Minister’s Visa Cancellation Powers to Increase in Response to Bondi Attack

By Rex Widerstrom
Rex Widerstrom
Rex Widerstrom
Rex Widerstrom is a New Zealand-based reporter with over 40 years of experience in media, including radio and print. He is currently a presenter for Hutt Radio.
December 22, 2025Updated: December 22, 2025

Immigrants to Australia who do not have citizenship may be deported if they have a history of hate speech or engage in it in the future, Home Affairs Minister Tony Burke has announced.

The government intends to introduce legislation to allow the minister and the attorney general to revoke the visa of anyone who “spreads hate, division, and radicalisation,” he explained at a press conference alongside Prime Minister Anthony Albanese.

A package of five reforms will be introduced when Parliament next sits, currently scheduled for Feb. 3, 2026. There will be increased penalties for breaking the current law that prohibits hate speech that promotes violent behaviour, and hate will become an aggravating factor in sentencing crimes of online threats and harassment.

There will also be a new offence for aggravated hate speech, which will apply to preachers and other community leaders who promote violence.

In addition, the government is also planning what Burke described as “a narrow federal offence for serious vilification based on race and/or advocating racial supremacy,” and a listing regime for organisations whose leaders engage in hate speech that promotes violence or racial hatred.
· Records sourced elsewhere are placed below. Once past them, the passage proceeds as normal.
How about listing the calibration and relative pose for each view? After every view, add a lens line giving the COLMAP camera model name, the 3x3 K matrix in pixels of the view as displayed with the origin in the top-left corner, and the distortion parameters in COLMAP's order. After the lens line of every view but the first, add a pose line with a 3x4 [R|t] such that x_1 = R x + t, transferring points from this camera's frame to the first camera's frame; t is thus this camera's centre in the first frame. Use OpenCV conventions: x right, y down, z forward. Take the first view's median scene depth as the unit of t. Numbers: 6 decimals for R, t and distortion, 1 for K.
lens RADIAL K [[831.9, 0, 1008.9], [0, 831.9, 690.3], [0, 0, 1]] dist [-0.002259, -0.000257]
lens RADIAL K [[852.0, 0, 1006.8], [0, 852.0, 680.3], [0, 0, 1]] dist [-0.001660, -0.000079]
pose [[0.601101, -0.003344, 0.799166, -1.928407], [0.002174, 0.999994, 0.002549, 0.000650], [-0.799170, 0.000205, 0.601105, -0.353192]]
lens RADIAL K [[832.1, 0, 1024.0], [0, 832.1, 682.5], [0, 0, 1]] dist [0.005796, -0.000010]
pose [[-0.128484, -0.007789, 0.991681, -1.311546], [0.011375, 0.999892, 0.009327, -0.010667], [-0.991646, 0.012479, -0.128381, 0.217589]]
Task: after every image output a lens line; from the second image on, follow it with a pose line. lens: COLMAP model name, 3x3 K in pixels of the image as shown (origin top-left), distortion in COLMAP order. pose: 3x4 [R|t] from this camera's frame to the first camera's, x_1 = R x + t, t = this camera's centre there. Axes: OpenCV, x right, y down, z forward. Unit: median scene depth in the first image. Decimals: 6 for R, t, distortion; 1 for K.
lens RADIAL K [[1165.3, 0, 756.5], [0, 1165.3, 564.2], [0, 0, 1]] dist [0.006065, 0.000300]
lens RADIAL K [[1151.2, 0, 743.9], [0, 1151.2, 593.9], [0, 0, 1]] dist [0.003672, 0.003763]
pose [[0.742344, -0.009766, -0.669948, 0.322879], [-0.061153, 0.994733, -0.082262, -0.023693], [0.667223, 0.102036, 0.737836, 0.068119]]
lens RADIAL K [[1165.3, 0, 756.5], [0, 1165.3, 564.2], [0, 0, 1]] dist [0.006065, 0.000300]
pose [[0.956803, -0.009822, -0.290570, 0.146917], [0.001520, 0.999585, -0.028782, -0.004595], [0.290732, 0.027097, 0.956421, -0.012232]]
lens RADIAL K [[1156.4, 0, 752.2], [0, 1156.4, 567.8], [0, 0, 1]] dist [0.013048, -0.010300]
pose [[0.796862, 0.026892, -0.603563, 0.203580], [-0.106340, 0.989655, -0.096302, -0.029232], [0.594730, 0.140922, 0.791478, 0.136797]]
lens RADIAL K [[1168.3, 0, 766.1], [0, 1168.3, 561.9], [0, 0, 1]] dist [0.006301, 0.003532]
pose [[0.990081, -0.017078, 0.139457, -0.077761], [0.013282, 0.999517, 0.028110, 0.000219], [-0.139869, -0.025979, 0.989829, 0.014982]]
The Customs Act will also be amended to make it easier to seize hate symbols at the border.

Current Powers Inadequate, Minister Says

Burke acknowledged that he had already cancelled visas on character grounds, but said that power did not extend to the behaviour covered by the new law.

“At the moment when I’m cancelling visas and refusing visas, and I’ve been doing this actively since I came in [to office]. I always have to work it out from the perspective of ‘Does [letting someone into the country on a visa] incite discord in the community?'” he said.

“Establishing that somebody has engaged in hate and vilification on its own is not enough [under current law]. Now it will be.

“Somebody who engages, and has a history of engaging, in hate speech, in vilification, in displaying hate symbols, will, of itself, be enough to be able to cancel a visa.”

He said laws introduced during the previous Parliament covering hate symbols, hate crimes, and hate speech “have not resulted in the number of charges that we had hoped”—a concern he had raised some weeks ago with Australian Federal Police Commissioner Krissy Barrett.

“The Australian Federal Police came back to me with recommendations that I then forwarded … only a couple of weeks ago to the attorney-general,” he said.

“Effectively, we will be making it easier for the Australian Federal Police to successfully bring charges against those who use and display hate symbols.”

Burke’s announcement comes two days after New South Wales Premier Chris Minns said that state parliament will sit in emergency session to introduce laws banning specific hate slogans—including “globalise the intifada”—and to restrict protest activity for up to three months following terrorism-related incidents.

The draft legislation will also criminalise public display of symbols linked to proscribed organisations such as ISIS, Hamas, and Hezbollah. Penalties of up to two years’ imprisonment are proposed, and police will gain expanded powers to remove face coverings and order dispersal of unauthorised gatherings.